EXERCISE PASSAGE ▸
6. Now is also a good time to apply some pre-emergent weed control, which acts as a barrier against weed seedlings. You should do this before applying organic fertilizer and continue to do so through the summer.
7. Regardless of whether you use organic or chemical fertilizers, you should also apply mulch in any flower beds and around trees to help them retain moisture during the early spring months. It also helps to decrease the temperature of plant roots and insulates them should there be an unexpected freeze during the spring. On a visual level, it adds a neat look and separates the bed or tree from the landscape without requiring bricks or rocks. Never apply more than 3 inches of mulch.
8. Before you start mowing the lawn, be sure to sharpen the blades. You can have a professional do this or complete it as a DIY project. If you pursue it as a project, remove the spark plug and then take the blades off. You want to be sure and cut the grass, not tear it. Tearing grass can brown the blades and promote fungus growth.
9. If you have a sprinkler system, now is the time to start inspecting it for any damages and hire a professional to perform repairs. This is also the time to have the system reactivated, which costs between $50 and $100.

APPLY WHAT YOU READ ▸
**a.** Answer these questions using the lawn care tips, one answer per line, marked to match:
(i) What is the maximum depth of mulch that should be applied?
(ii) What should be removed before the mower blades are taken off?
(iii) How much does it cost to have a sprinkler system reactivated?
**b.** Rewrite the stretch of the lawn care tips from "6. Now is also" through "through the summer.", changing "weed seedlings" to "sprouting weeds".

INFORMATION SUPPLIED ▸

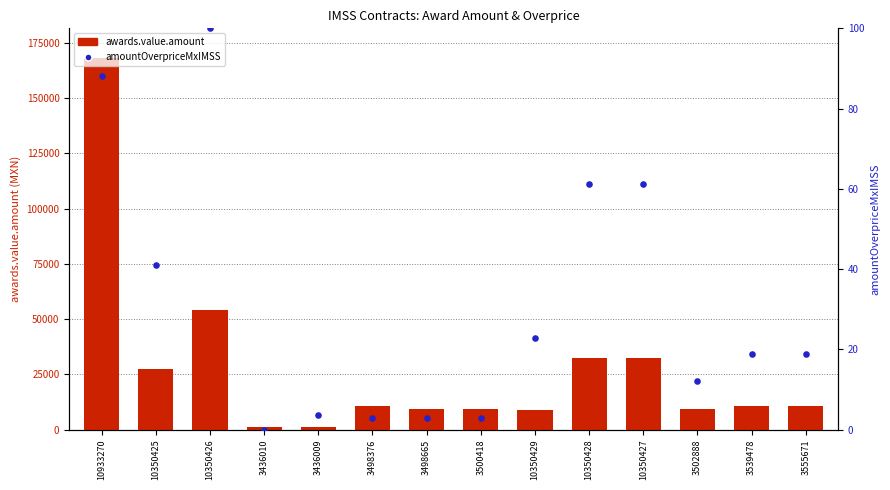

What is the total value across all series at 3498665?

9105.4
--
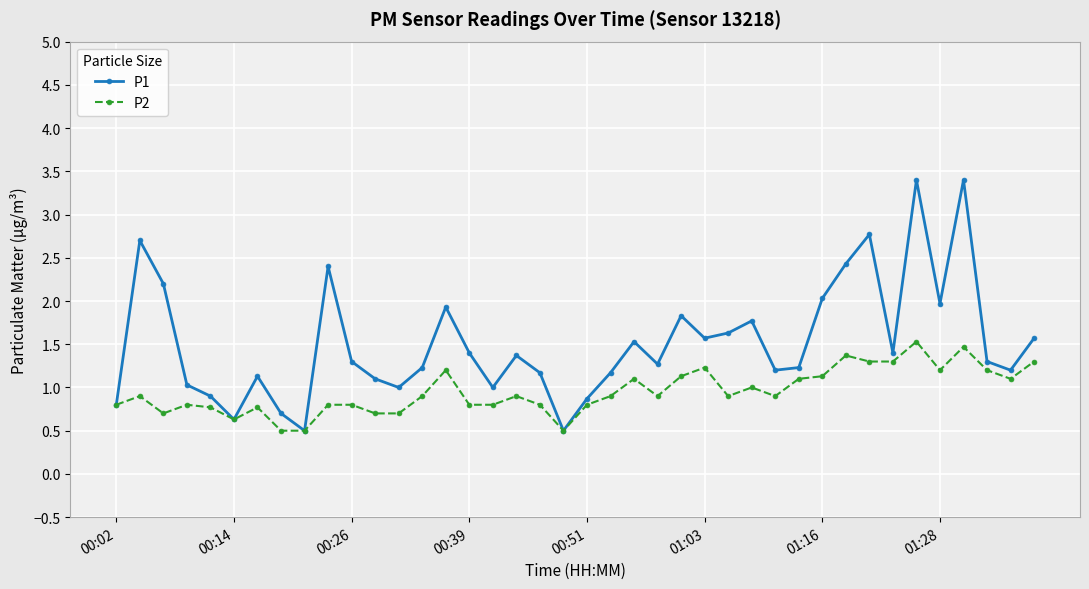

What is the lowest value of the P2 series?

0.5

REPLIES ▸
**a.**
(i) No more than 3 inches.
(ii) The spark plug.
(iii) Between $50 and $100.

**b.**
6. Now is also a good time to apply some pre-emergent weed control, which acts as a barrier against sprouting weeds. You should do this before applying organic fertilizer and continue to do so through the summer.